WORK REQUEST →
Only the lines below starting at the one that contains "h02_deel 02_063_152 26-11-2007" and ending at the one that contains "HABSBURG AND HANSEATIC" are to be reproduced, exactly and with both ends kept.

DATA FOR THE TASK →

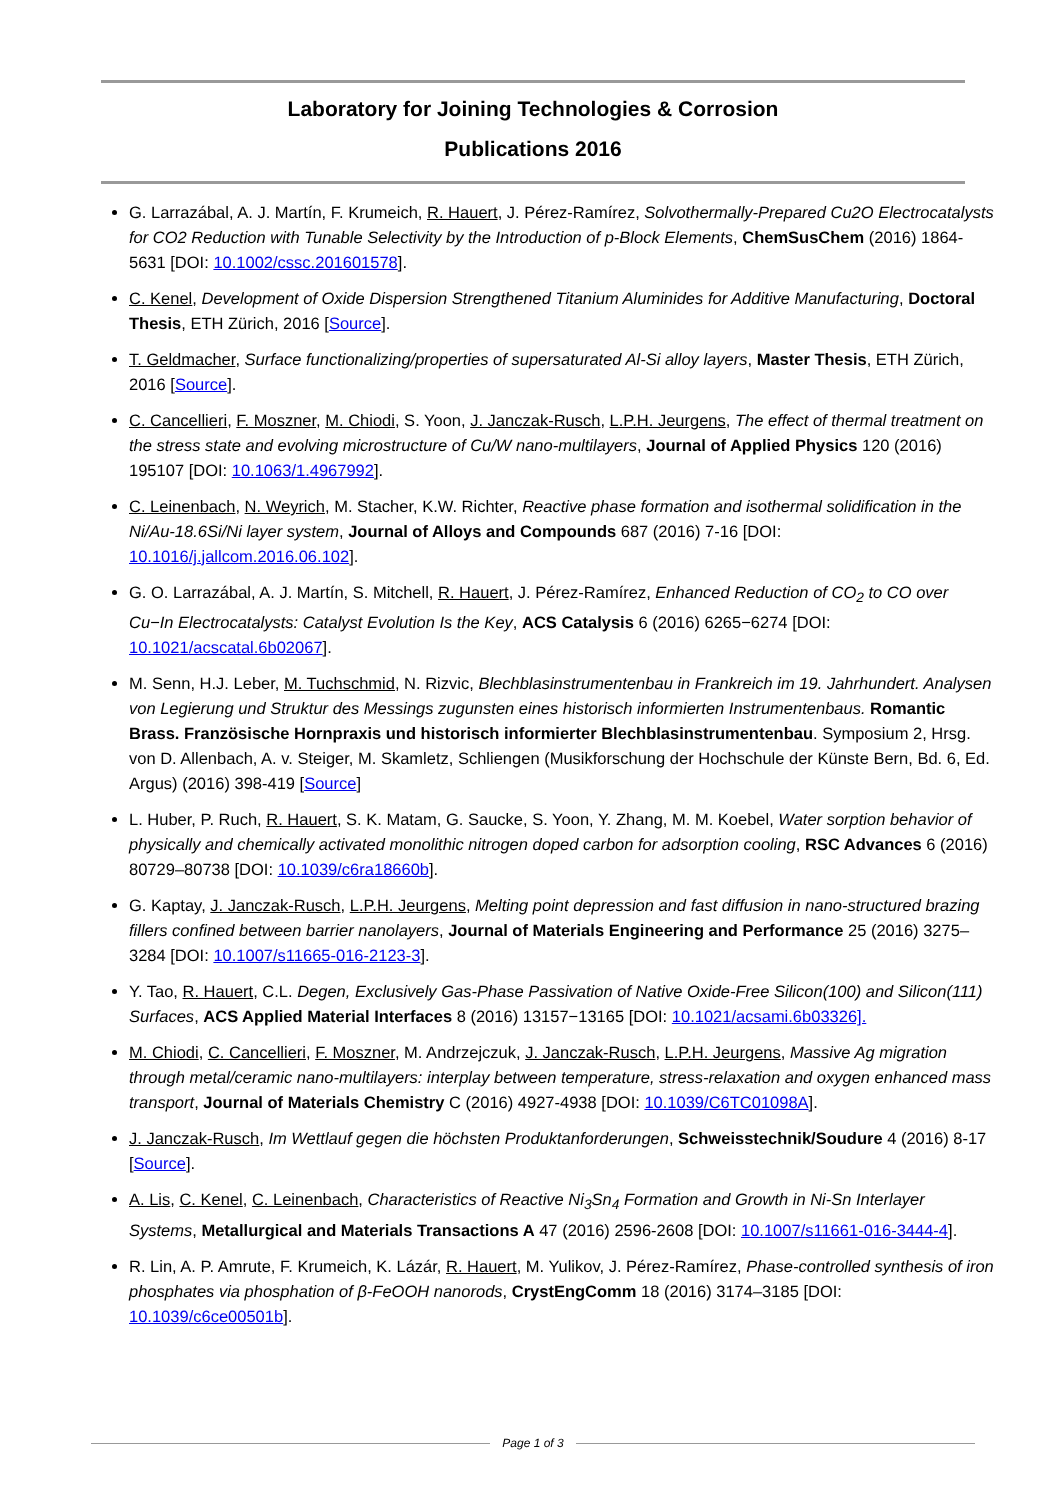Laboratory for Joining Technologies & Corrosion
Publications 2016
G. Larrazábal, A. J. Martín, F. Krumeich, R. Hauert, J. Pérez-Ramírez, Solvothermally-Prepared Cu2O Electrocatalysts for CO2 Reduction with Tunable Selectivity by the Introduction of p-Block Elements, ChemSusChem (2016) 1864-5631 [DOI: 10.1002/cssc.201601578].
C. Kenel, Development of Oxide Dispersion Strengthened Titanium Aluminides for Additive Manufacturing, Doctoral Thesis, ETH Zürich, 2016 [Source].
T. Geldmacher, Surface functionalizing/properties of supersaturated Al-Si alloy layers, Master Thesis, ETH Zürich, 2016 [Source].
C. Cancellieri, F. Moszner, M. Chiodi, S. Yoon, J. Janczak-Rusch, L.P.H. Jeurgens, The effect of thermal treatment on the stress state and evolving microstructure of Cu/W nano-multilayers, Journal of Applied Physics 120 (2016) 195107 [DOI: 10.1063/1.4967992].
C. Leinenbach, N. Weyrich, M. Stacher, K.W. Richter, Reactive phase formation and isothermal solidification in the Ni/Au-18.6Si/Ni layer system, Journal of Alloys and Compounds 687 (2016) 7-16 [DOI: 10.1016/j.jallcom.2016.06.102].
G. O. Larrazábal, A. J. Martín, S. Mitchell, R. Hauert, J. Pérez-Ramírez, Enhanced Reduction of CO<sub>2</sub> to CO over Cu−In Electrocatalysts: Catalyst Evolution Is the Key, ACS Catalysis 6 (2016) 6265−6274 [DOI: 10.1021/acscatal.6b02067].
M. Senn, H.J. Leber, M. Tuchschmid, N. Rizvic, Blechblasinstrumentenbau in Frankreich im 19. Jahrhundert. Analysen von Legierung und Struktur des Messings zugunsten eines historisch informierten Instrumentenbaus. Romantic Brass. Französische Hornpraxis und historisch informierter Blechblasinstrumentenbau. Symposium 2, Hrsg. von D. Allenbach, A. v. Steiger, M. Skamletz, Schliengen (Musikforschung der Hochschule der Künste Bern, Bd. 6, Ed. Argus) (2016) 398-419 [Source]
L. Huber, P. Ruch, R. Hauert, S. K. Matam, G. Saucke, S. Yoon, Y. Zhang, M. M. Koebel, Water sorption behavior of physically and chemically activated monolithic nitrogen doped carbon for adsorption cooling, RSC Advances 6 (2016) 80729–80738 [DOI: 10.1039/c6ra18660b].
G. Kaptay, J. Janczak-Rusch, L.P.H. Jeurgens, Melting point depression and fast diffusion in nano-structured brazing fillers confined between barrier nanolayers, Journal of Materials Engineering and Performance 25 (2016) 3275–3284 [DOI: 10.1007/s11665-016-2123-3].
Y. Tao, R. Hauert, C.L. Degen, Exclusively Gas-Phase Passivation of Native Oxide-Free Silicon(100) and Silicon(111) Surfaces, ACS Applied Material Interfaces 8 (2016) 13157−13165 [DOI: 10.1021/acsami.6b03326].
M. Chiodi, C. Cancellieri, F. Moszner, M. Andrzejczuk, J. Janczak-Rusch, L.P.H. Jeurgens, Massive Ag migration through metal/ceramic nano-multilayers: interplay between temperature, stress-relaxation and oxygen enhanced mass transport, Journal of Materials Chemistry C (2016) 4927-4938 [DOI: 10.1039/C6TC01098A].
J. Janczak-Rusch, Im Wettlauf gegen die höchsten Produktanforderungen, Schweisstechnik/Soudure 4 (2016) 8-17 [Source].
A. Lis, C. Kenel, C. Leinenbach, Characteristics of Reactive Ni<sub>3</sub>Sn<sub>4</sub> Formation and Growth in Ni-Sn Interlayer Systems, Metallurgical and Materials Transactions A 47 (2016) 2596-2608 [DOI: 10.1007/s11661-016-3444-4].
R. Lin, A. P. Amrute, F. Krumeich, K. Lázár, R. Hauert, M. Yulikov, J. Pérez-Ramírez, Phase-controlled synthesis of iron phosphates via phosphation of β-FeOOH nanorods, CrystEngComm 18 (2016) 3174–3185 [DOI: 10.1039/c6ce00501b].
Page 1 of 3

* * *

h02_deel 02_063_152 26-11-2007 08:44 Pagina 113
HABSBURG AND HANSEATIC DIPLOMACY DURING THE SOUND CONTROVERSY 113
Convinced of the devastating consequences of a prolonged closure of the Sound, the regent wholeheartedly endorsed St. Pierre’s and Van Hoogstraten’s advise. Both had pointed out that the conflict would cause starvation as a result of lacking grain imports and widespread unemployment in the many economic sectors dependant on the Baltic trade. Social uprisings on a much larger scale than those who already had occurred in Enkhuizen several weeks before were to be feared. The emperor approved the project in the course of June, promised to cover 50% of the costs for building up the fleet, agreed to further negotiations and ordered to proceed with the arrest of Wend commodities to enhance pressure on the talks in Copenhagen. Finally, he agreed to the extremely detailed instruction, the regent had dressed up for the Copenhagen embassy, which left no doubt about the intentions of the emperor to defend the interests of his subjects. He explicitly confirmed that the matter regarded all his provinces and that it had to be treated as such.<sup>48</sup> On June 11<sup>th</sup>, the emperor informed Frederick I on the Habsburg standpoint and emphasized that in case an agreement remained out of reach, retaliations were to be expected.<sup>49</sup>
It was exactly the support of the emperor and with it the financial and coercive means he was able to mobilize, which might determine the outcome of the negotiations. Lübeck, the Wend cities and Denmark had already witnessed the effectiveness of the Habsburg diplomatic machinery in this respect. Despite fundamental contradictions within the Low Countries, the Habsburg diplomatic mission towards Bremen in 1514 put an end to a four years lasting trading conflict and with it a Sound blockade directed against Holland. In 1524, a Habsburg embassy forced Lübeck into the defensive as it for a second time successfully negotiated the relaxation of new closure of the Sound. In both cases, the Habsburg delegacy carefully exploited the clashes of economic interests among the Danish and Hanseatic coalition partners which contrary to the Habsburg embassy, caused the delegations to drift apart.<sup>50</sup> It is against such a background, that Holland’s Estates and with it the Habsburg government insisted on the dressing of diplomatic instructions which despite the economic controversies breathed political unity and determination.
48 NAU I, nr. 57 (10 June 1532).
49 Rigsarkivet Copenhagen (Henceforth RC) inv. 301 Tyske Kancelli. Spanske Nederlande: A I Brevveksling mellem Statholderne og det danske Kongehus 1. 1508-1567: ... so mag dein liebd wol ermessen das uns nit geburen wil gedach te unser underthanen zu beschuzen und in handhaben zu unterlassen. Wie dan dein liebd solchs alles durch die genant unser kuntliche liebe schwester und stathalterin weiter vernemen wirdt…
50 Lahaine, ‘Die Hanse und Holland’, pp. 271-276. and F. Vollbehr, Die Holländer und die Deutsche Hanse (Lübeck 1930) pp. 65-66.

EXPECTED ANSWER →
h02_deel 02_063_152 26-11-2007 08:44 Pagina 113
HABSBURG AND HANSEATIC DIPLOMACY DURING THE SOUND CONTROVERSY 113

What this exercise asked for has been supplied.